Don’t Forget The Lyrics 2023, le novità
Che novità ci attendono per l’edizione 2023 di Don’t Forget The Lyrics?
“Abbiamo apportato diverse modifiche, a partire dallo studio, che presenta un design moderno. Anche le grafiche e i colori sono cambiati, con l’obiettivo di far vivere allo spettatore un’esperienza coinvolgente ed avvincente”.
Sono previsti dei cambiamenti nel meccanismo di gioco?
“Sì. Una delle due categorie di gioco, infatti, presenta un valore nascosto. Ciò aggiunge suspense e sorpresa alla sfida. Anche quest’anno, poi, al fianco dei concorrenti ci sono grandi ospiti di puntata, che arricchiscono ulteriormente l’esperienza”.
Il punto di forza del format
Quella in partenza l’11 settembre è, per lei, la quarta stagione al timone dello show.
“Amo Don’t Forget The Lyrics. C’è un’atmosfera calda, è una sorta di mini varietà. Nella trasmissione è protagonista la musica, nel senso che riscopriamo grandi brani del passato che sembravano dimenticati ma che, in realtà, i giovani cantano ancora oggi. Uno dei singoli più ascoltati, per esempio, è Io vagabondo dei Nomadi”.
La trasmissione, nella scorsa edizione, ha ottenuto ottimi ascolti. Secondo lei perché Don’t Forget The Lyrics ha successo?
“Perché è fresco e c’è leggerezza. Oggi la gente è selettiva ed esperta: quando guardano Don’t Forget The Lyrics percepiscono che noi ci divertiamo davvero. Anche grazie all’affetto degli spettatori siamo arrivati alla quarta stagione, che termina a fine novembre”.
Don’t Forget The Lyrics 2023, lo speciale in prima serata con i vip
Dopo il ciclo di puntate inedite in partenza l’11 settembre che succederà?
“È previsto uno speciale in prima serata, con concorrenti vip”.
Don’t Forget The Lyrics tornerà dopo le ferie natalizie?
“Dipende dal pubblico. Fino ad oggi abbiamo sempre ottenuto ottimi ascolti, per cui è probabile che possa esserci un ritorno”.
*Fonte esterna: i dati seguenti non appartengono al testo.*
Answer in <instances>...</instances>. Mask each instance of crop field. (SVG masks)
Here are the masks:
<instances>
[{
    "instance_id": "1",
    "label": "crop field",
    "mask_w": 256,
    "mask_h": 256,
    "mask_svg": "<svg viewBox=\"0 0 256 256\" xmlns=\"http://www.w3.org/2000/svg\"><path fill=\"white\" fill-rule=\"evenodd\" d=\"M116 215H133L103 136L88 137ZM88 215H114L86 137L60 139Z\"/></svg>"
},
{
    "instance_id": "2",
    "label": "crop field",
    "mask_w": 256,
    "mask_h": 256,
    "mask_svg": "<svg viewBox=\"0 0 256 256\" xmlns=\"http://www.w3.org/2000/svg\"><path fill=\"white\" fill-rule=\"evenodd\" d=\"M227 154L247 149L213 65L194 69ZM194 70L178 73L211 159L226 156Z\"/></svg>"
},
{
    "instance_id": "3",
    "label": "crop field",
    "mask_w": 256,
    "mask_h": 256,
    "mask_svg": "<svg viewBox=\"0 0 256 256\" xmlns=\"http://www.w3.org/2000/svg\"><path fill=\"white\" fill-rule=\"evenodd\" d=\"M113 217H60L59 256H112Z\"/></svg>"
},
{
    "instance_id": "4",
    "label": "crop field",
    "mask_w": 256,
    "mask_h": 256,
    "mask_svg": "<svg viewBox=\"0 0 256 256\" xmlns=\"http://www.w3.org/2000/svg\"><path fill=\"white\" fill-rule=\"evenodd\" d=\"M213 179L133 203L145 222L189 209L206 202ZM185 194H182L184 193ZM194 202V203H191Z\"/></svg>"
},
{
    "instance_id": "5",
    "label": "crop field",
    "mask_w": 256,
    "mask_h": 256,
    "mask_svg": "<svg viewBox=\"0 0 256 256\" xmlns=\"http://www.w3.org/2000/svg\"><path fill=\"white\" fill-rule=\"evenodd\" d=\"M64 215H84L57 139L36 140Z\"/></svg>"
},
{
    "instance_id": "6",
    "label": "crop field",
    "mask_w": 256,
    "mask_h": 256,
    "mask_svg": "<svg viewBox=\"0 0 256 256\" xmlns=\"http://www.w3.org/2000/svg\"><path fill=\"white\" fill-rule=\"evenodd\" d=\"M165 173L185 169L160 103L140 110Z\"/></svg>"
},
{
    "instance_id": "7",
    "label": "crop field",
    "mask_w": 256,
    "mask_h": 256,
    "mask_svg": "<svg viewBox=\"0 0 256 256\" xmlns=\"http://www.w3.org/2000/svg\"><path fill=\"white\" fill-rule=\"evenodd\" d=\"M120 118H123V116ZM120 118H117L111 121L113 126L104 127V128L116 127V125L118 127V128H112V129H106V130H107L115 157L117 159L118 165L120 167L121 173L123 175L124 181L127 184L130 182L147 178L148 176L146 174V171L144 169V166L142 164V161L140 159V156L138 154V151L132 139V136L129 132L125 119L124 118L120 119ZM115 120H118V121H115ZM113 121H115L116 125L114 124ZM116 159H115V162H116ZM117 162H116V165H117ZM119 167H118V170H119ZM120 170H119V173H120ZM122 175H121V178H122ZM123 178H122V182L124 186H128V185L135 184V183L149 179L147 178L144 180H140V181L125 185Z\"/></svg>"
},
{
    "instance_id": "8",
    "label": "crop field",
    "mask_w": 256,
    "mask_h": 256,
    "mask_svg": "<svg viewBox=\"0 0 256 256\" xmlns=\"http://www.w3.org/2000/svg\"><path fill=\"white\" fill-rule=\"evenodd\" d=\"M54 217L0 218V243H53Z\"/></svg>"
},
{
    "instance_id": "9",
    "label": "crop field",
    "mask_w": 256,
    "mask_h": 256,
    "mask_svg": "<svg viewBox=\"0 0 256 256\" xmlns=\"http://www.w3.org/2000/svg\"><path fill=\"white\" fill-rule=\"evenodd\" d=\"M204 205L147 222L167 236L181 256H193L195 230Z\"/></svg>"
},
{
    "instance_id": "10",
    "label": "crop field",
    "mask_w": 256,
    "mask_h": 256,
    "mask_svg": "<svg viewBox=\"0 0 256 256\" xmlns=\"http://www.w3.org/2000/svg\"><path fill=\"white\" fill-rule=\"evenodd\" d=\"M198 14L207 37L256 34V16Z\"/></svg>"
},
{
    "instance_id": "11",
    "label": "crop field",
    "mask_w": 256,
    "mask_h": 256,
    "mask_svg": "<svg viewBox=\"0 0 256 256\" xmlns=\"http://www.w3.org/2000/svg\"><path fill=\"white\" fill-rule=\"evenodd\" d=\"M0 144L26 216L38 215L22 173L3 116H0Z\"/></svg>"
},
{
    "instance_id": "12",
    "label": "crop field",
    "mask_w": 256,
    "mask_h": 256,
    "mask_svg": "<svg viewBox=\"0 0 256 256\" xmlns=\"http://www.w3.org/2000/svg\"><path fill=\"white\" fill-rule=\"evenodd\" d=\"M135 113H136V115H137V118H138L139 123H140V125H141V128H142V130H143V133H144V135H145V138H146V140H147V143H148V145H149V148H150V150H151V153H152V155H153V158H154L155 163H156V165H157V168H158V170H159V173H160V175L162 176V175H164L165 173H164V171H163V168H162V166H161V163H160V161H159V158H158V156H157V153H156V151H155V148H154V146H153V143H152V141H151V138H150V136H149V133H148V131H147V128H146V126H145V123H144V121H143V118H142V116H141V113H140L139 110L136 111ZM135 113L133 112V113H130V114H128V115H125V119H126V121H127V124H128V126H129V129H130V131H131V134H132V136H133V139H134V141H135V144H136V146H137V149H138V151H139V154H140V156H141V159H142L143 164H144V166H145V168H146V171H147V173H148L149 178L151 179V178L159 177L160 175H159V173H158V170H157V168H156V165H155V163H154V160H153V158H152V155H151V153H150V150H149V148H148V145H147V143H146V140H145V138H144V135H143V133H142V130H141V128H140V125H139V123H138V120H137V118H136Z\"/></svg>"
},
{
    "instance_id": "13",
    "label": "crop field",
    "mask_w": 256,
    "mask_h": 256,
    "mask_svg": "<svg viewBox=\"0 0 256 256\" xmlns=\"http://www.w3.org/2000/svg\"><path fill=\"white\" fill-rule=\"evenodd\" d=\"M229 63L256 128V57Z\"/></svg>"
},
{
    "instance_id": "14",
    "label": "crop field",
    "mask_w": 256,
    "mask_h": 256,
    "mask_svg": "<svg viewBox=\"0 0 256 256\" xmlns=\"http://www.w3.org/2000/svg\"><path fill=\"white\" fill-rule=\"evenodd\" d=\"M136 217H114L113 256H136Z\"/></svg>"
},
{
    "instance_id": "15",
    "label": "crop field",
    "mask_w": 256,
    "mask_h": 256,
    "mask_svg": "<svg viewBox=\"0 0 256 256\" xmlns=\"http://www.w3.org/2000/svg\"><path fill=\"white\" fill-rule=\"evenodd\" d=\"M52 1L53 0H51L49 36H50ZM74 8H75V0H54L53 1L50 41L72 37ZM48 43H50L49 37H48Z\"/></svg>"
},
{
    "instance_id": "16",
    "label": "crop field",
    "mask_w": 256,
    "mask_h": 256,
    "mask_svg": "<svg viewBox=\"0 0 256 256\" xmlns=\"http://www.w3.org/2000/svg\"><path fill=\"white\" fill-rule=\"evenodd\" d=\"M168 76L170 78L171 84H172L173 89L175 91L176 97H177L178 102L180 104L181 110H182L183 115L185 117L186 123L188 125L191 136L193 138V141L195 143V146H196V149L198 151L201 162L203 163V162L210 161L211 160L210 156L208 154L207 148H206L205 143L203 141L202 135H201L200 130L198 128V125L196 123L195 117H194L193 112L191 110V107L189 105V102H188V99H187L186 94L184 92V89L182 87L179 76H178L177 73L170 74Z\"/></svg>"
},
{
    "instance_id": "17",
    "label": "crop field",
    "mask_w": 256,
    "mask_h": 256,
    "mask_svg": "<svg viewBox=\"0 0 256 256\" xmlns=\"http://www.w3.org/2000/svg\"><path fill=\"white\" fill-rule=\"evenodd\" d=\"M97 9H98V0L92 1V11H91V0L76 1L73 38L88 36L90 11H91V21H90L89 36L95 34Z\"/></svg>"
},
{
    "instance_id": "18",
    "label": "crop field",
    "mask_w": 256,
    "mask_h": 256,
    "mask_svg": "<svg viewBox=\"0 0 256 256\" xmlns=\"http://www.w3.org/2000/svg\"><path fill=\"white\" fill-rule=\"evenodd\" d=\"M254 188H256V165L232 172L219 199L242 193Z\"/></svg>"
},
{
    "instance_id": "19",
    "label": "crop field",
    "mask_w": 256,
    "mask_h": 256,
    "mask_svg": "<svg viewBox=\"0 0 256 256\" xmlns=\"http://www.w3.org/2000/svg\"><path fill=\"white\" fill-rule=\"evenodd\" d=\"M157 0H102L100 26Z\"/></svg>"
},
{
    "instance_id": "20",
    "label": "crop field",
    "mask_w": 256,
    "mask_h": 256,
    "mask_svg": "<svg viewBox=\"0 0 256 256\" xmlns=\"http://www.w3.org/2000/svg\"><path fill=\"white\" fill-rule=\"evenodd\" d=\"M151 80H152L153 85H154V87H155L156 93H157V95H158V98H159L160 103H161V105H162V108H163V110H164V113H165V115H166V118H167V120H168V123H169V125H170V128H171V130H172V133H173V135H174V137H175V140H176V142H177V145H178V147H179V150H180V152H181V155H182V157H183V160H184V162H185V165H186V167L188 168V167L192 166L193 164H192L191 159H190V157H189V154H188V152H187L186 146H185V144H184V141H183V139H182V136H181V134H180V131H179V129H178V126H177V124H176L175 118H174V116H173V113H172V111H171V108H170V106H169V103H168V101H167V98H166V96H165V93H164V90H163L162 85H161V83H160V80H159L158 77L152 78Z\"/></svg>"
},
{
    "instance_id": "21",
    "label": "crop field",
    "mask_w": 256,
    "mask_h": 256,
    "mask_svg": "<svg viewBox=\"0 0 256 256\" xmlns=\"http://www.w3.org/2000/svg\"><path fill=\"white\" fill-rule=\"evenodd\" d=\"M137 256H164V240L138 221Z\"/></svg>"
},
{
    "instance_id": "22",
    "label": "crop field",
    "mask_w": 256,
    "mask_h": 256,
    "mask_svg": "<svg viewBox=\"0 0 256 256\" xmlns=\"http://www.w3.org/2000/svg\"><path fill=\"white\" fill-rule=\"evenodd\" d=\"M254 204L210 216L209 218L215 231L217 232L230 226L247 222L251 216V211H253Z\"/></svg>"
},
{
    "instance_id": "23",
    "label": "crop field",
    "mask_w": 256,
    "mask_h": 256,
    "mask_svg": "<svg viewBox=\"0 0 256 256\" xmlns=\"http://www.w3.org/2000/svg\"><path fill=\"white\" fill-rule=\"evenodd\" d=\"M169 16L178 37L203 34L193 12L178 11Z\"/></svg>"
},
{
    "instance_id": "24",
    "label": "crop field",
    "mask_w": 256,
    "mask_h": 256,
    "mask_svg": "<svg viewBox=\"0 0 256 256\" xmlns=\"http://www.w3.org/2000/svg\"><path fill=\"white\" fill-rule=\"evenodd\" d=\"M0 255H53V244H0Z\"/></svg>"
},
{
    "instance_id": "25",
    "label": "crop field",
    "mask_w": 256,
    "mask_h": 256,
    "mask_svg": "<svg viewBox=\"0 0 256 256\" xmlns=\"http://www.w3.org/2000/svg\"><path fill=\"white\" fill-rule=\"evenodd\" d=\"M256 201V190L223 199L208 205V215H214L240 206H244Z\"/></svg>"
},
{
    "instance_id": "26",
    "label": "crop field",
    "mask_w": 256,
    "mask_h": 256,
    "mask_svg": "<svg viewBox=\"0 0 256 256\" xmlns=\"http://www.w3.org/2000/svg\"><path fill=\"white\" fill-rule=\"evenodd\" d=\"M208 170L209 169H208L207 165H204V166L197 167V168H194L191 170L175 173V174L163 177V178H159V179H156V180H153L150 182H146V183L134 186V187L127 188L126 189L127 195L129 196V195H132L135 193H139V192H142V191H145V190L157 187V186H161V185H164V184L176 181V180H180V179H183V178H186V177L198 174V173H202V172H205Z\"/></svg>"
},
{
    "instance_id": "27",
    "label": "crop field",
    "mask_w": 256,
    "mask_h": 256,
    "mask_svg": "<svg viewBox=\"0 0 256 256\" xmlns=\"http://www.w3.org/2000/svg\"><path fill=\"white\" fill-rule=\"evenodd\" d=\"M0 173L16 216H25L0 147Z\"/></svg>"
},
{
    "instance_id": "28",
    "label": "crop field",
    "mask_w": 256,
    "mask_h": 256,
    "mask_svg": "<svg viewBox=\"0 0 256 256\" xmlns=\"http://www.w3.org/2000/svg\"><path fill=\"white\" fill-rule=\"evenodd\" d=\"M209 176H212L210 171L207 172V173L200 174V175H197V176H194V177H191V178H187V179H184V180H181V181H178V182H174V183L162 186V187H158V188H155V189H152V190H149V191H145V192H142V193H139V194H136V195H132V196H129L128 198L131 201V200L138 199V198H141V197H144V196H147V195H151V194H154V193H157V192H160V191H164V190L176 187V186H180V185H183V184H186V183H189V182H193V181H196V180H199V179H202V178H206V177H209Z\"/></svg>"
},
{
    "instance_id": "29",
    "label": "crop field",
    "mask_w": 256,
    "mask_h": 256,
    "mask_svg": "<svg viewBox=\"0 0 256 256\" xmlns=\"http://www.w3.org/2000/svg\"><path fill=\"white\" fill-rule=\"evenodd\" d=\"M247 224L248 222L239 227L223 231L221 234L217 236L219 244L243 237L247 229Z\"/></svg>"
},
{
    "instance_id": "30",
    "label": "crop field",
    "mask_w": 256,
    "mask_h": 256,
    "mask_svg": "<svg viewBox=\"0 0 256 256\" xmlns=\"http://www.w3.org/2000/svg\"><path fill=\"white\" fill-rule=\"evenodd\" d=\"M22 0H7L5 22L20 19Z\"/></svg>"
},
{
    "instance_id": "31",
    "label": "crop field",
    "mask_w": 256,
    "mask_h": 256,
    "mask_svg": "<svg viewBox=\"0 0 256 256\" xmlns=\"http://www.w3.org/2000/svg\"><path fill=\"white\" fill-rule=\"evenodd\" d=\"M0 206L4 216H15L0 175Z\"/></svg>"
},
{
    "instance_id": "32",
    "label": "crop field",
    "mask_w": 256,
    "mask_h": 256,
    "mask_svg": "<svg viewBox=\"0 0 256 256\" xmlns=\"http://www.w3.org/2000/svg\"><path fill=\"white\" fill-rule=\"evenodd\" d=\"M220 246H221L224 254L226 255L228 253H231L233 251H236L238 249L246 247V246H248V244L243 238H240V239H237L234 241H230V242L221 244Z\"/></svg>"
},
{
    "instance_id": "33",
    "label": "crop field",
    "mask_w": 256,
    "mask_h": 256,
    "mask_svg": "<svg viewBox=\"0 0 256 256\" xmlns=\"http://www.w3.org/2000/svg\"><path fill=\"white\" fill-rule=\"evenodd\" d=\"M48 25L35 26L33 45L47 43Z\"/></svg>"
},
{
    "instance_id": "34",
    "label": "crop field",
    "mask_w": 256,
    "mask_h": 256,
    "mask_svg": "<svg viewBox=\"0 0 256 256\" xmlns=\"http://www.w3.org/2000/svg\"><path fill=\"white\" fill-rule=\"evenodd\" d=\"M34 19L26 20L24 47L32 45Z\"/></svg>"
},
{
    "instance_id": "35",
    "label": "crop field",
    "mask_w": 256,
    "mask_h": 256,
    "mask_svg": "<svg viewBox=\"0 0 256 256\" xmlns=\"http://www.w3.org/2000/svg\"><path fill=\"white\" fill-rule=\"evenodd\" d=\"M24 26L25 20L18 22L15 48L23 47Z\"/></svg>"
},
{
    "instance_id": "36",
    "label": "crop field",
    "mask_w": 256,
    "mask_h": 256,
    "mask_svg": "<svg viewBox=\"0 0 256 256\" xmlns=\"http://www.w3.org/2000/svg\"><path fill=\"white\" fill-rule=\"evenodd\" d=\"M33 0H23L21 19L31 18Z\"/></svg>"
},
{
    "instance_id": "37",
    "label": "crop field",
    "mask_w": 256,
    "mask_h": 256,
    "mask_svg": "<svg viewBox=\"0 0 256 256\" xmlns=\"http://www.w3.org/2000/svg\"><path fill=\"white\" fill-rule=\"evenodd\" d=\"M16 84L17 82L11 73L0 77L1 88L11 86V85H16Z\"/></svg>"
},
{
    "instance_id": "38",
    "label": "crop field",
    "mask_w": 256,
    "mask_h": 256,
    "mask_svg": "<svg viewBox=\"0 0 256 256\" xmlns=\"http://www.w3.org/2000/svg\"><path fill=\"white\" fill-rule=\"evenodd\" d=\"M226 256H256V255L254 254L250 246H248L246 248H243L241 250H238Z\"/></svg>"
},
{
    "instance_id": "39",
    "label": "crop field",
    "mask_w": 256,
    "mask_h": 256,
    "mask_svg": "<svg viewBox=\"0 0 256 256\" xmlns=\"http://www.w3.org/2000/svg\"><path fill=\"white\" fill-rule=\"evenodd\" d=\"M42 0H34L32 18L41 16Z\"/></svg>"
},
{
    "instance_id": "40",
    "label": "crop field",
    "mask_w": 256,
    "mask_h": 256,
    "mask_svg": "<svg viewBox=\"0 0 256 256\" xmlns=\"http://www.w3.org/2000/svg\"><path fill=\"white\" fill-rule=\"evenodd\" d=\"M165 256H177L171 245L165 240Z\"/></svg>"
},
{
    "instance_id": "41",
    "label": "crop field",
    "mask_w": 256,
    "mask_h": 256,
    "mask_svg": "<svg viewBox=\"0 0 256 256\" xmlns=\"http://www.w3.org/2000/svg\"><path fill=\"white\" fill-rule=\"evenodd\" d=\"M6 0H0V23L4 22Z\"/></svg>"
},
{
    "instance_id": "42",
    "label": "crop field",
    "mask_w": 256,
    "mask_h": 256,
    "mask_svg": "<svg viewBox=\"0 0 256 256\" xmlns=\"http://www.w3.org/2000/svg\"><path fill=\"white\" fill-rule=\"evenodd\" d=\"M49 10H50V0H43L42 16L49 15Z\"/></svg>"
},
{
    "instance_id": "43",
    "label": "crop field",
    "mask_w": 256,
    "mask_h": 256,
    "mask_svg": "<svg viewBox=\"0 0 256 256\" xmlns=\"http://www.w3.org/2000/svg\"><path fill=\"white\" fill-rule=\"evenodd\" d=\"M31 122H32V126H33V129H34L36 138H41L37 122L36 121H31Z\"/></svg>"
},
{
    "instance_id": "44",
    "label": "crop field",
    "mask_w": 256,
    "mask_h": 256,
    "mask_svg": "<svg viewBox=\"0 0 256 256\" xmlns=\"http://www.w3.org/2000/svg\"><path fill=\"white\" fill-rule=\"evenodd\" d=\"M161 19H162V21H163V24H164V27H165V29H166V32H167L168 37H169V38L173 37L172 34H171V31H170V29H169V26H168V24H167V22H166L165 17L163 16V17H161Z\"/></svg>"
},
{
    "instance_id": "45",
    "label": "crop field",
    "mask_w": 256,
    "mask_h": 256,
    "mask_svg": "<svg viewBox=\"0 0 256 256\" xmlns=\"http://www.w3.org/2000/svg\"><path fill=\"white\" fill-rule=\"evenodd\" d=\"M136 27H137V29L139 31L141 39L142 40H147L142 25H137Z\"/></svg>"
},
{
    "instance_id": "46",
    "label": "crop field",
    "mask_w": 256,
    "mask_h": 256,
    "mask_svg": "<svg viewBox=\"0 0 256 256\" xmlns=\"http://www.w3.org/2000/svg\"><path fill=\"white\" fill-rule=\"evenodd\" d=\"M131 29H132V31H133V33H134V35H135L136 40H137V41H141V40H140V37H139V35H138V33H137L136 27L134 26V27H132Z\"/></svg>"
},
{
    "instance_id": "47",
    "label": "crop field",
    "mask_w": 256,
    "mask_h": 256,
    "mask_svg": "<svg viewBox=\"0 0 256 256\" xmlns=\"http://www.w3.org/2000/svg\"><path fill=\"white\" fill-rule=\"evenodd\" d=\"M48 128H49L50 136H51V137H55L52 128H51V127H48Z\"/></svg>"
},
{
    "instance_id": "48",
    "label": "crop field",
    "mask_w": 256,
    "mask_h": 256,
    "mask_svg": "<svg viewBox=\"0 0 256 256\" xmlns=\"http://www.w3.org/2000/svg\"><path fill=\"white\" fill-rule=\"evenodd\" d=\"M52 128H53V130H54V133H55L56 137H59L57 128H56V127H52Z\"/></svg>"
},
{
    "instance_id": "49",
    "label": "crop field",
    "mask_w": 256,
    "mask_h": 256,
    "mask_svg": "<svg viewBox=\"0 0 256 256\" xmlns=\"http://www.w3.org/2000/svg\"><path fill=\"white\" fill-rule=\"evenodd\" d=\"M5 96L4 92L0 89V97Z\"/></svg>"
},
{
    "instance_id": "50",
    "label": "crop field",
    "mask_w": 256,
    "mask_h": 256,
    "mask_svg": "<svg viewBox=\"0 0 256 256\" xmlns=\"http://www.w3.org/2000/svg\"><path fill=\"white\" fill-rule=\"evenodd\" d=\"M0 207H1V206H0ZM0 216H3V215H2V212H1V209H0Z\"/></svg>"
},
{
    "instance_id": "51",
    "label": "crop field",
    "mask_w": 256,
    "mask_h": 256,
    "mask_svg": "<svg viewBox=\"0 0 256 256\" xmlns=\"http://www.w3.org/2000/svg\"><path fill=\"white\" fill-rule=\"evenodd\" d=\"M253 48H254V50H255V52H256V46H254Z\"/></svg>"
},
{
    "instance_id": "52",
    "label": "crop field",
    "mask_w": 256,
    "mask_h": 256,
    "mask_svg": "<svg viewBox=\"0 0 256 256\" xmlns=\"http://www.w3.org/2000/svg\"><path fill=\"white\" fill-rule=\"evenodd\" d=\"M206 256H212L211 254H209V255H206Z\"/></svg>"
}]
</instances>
Nel frattempo, ad ottobre è impegnato in un altro show di successo.
“È vero, per il terzo anno consecutivo sono al timone de Il contadino cerca moglie. Anche questa, così come Don’t Forget The Lyrics, è una esperienza molto bella. Mi dà la possibilità di andare nelle campagne e tastare con mano la vita reale”.
A proposito di vita reale. Si parla tanto del femminicidio, ma non si riesce a trovare una soluzione. Che ne pensa?
“Io rimango sotto choc nel constatare che da inizio anno sono morte già ottanta donne. Dobbiamo assolutamente fare di più. Ci vuole un’educazione più forte e sentita da parte di genitori ed educatori. Anche la televisione deve fare il suo compito, mandando messaggi positivi. Comunque, continuo ad avere fiducia nelle nuove generazioni: spero che, con loro, qualcosa possa finalmente cambiare”.